§ Tasks
**A)** In the nursing practice questions, which option is marked as the correct answer for the neonate showing a hyperactive MORO reflex and slight tremors?
**B)** Duplicate the nursing practice questions word for word, from "- B. Assess" up to and including "requiring immediate assessment.".

§ Extract provided
====================

A neonate born 12 hours ago to a methadone maintained woman is exhibiting a hyperactive MORO reflex and slight tremors. The newborn passed one loose, watery stool. Which of these is a nursing priority?
- A. Hold the infant at frequent intervals.
- B. Assess for neonatal withdrawal syndrome
- C. Offer fluids to prevent dehydration
- D. Administer paregoric to stop diarrhea
Correct Answer: B
Rationale: Assess for neonatal withdrawal syndrome. These symptoms indicate possible opioid withdrawal, requiring immediate assessment.
The nurse is caring for a client who experienced a sexual assault and has posttraumatic stress disorder. The client states, 'It is all my fault. I should not have accepted a drink from a stranger I met at a bar.' Which of the following responses would be most appropriate for the nurse to make?
- A. Those thoughts are not good for you. You should try to stop thinking about the assault.

====================

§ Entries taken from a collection
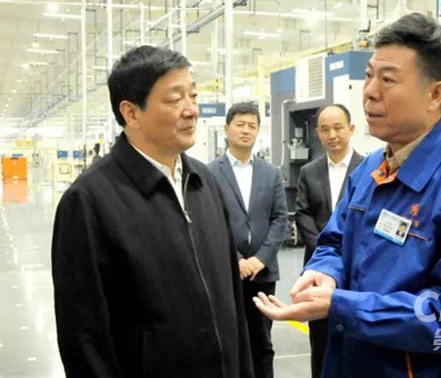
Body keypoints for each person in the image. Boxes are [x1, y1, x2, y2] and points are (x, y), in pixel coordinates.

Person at [253, 12, 441, 377]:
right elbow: (335, 240)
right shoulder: (370, 171)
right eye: (369, 75)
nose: (369, 91)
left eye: (388, 79)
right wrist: (324, 272)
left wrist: (346, 306)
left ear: (435, 94)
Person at [51, 46, 253, 378]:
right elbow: (84, 339)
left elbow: (233, 302)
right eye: (175, 99)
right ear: (131, 113)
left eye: (193, 95)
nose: (191, 110)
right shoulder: (89, 201)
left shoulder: (204, 183)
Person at [208, 102, 287, 378]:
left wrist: (260, 259)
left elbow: (279, 219)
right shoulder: (209, 173)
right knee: (229, 341)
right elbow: (210, 222)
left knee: (262, 343)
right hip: (227, 273)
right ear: (226, 129)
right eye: (240, 124)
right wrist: (237, 260)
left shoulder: (271, 172)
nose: (246, 130)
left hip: (263, 274)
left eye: (252, 126)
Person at [295, 103, 364, 378]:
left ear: (351, 129)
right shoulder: (309, 172)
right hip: (317, 269)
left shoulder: (369, 168)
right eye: (325, 129)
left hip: (358, 269)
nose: (332, 135)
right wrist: (327, 252)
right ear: (318, 133)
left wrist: (347, 254)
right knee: (321, 341)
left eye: (338, 127)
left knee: (357, 341)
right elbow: (303, 214)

====================

§ Problem solutions
**A)** B. Assess for neonatal withdrawal syndrome

**B)**
- B. Assess for neonatal withdrawal syndrome
- C. Offer fluids to prevent dehydration
- D. Administer paregoric to stop diarrhea
Correct Answer: B
Rationale: Assess for neonatal withdrawal syndrome. These symptoms indicate possible opioid withdrawal, requiring immediate assessment.